Sinal de novos tempos, farol no
horizonte, quebra de correntes, Anastácia nunca mais, grito guardado no peito: BASTA!!
Abrem-se os portões, descerram a cortina, entra em cena povo pretooooooooo,
chegou
a horaaaaaa... traz para a rua seu canto, dança, cultura, raiz, fé,
joga na rua o padê, abre os caminhos que Exu vai passar, gargalhante e
brincante, arrelio, com fome ... de VIDA, DE ARTE, DE MARCAR PRESENÇA NO SOLO PRETO
DESTE PAIS DE CAROLINAS, STELAS, MILTONS, XICAS, DAYANES, NITINHAS, DANDARAS,
ZUMBIS, OLGAS, GILS, BESOUROS E TANTOS OUTROS SEM NOME, INDIGENTES NUNCA MAIS.
Rogerio Madruga, Brasileiro, Mestiço, Omon Osaalufon,
amante da festa pagã mais sagrada do mundo.
Rogerio Madruga amei o texto.
ResponderExcluirA elite preconceituosa teve de se render ao batuque da senzala e bater palmas para a nossa Cultura de matriz africana.

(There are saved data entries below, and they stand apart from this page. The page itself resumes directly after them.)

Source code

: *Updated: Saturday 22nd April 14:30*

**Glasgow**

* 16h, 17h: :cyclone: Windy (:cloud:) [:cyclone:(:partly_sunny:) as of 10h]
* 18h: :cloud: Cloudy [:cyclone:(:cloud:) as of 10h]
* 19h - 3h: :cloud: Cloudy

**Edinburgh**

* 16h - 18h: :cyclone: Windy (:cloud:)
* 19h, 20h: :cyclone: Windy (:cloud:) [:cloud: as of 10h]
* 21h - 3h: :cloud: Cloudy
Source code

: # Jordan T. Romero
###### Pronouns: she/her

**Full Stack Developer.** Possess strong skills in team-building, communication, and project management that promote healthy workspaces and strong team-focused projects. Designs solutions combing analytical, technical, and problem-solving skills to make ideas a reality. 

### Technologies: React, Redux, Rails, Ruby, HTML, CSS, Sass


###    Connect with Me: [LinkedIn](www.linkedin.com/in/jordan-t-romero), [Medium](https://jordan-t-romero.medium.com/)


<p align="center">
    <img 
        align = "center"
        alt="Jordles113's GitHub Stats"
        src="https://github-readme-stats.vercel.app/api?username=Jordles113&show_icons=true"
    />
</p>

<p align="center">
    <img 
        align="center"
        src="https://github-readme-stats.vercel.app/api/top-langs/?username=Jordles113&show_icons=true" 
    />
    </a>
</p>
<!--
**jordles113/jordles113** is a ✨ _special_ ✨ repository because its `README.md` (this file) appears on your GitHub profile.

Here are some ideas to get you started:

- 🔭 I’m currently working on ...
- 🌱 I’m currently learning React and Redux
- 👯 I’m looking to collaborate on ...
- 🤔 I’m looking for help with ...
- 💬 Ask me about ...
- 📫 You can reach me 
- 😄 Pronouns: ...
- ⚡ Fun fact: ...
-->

Nunca a Sapucaí foi tão negra como esse ano.
E o mais formidável foi a reverência a Exu que reinou de forma impactante.
Somos, querendo ou não, o povo que bate cabeça nas roças e nos terreiros.
LAROYÊ EXU!!!
Pensei em comentar sobre este seu artigo mas, resolvi nada falar, pois, seria redundante. Como dizem hoje em dia: É sobre isso! Parabéns!